Michael Abraham, author

Rob Jones is one of those rare computer security professionals who is reasonable in price, does house-calls, and speaks human English. He was in my office the other day to help me configure a new peripheral and we got on the subject of computer security.

 “There are lots of bad people out there who want to make your life miserable, either for amusement or profit,” he shrugged.

Rob has been in the business for a long time, following a stint in the Navy. He went to ECPI University and took an electronics course that focused on computers. This was back in the 1990s, the days of the infancy of personal computers, with early IBM PCs and Apple Macintoshes. Computers were often linked in offices but not as much to the wider world. “These machines had 8086 and 80286 processors and a 40MB hard drive you thought you’d never fill up. They had 1 MB of RAM. Processors were measured in MHz, rather than GHz.” There was some connectivity, but it was glacial by today’s standards. “You had to wait a long time for anything to happen.

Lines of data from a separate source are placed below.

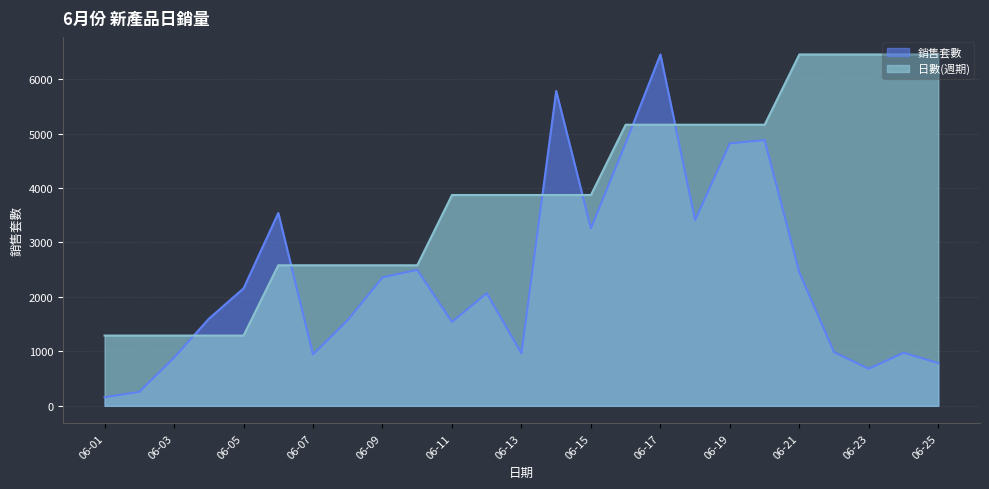

Which series ends up on top after the final intersection of 日數(週期) and 銷售套數?

日數(週期)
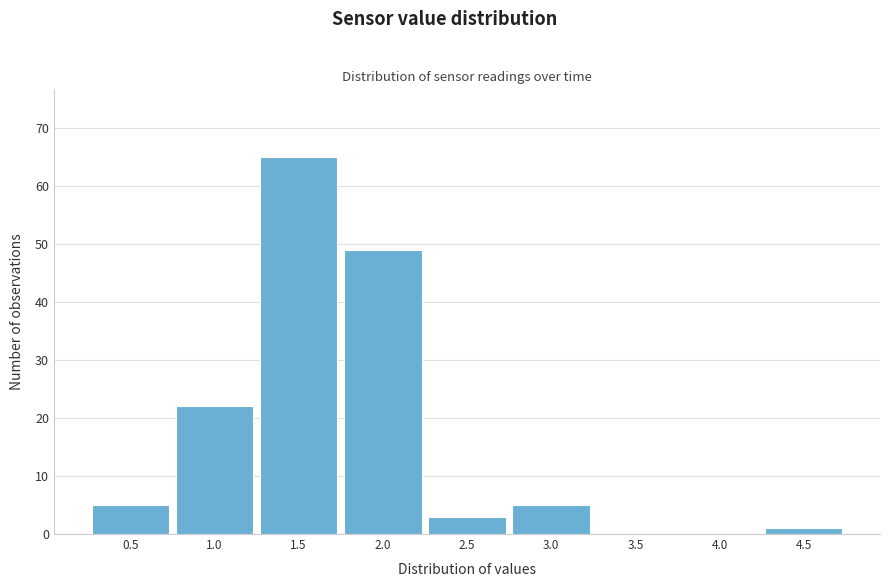

Reading left to right, list all the values displayed in this chart.

0.5=5	1.0=22	1.5=65	2.0=49	2.5=3	3.0=5	3.5=0	4.0=0	4.5=1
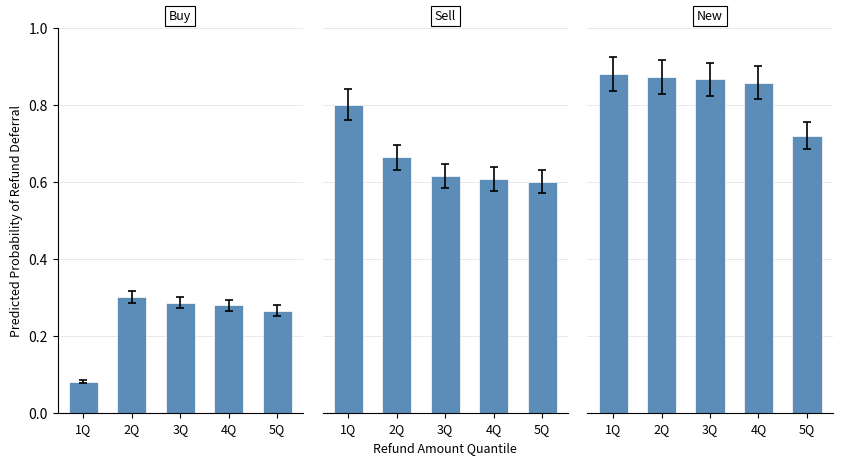

What is the total value across all series at 5Q?

1.6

“The pace of the advancement of computers is far outstripping the ability to protect them from bad things. Because there is lots of money to be made from nefarious activity, there are untold numbers of cyber-criminals. And because your computer and everybody else’s is tied to the internet, there is the potential for theft of sensitive information. Thieves can be private or working for foreign governments who want to know more about us. Recently there was a breach at the (Federal Government’s) OPM (office of Personnel Management). Twenty-two million records at last count were stolen, including that of people with top-security clearances.”

Rob explained that many other everyday items are soon to be wired to the internet, things like kitchen appliances and even washing machines, security systems, and cars. They have no security protections. Hackers have found a way to disable ignitions in cars driving down the highway. It’s dangerous out there.

“I see lots of problems with malicious documents. Most malicious code arrives in email attachments. When you download something that is infected, it can infect your computer. Particularly PDF files can come with infections. So if someone sends you a PDF file, make sure you know what it is and who it’s from before you open it. There are hundreds of thousands of new pieces of malware being generated and released every day. It’s too much for the good guys to keep up with.

“Some of the bad guys are in business. Some just do it as a hobby. It is a method for gathering data for nation-states. Some people create malware and then rent it to other criminals. There are websites, forums, and chat groups that tell how to distribute and optimize malware. There is malware out there that can disable a corporation’s website by inundating it with requests. There is malware out there that can infect your computer and encrypt all your files so your computer can’t read them unless you pay a ransom. Sometimes the ransom is $500, increasing to $1000 within a week.

“There are really no policemen. The bad guys may live in a country where the government is unable or unwilling to seek them out and prosecute them. So they’re untouchable.”

We talked for awhile about Stuxnet, which is thought to be the world’s first major cyber weapon. It infected only the centrifuges of a nation using them to produce nuclear bomb-grade materials. It was an intensely sophisticated piece of software, likely created by a government agency. The sheer volume of code indicated that many people worked on it. Once it was released, it sped up the centrifuges to the point where they self-destructed. But by then, the Pandora’s Box of code was open and other people could see and understand and potentially use the code themselves. “It showed a lot of people how to do nasty things,” he admitted, ruefully. These days, it may be possible for bad guys to disable power stations or cripple the electrical grid.

I asked Rob how he keeps up. “I listen to lots of PodCasts. I go to lots of (security) websites. I study for industry certifications.”

In terms of protection, Rob reiterated, “Education is the key. Don’t go to websites you don’t know. Don’t open attachments from strangers. If you find a USB drive, don’t stick it in your computer. Never ‘unsubscribe’ to anything, because that certifies a valid email address. Do regular backups.”

In spite of the risks, Rob insists not living in fear. “There are certain disasters that might happen that are out of my hands. It’s too much to worry about. I’m not the kind of person who dwells in fear. I figure we’ll solve problems as they arise.”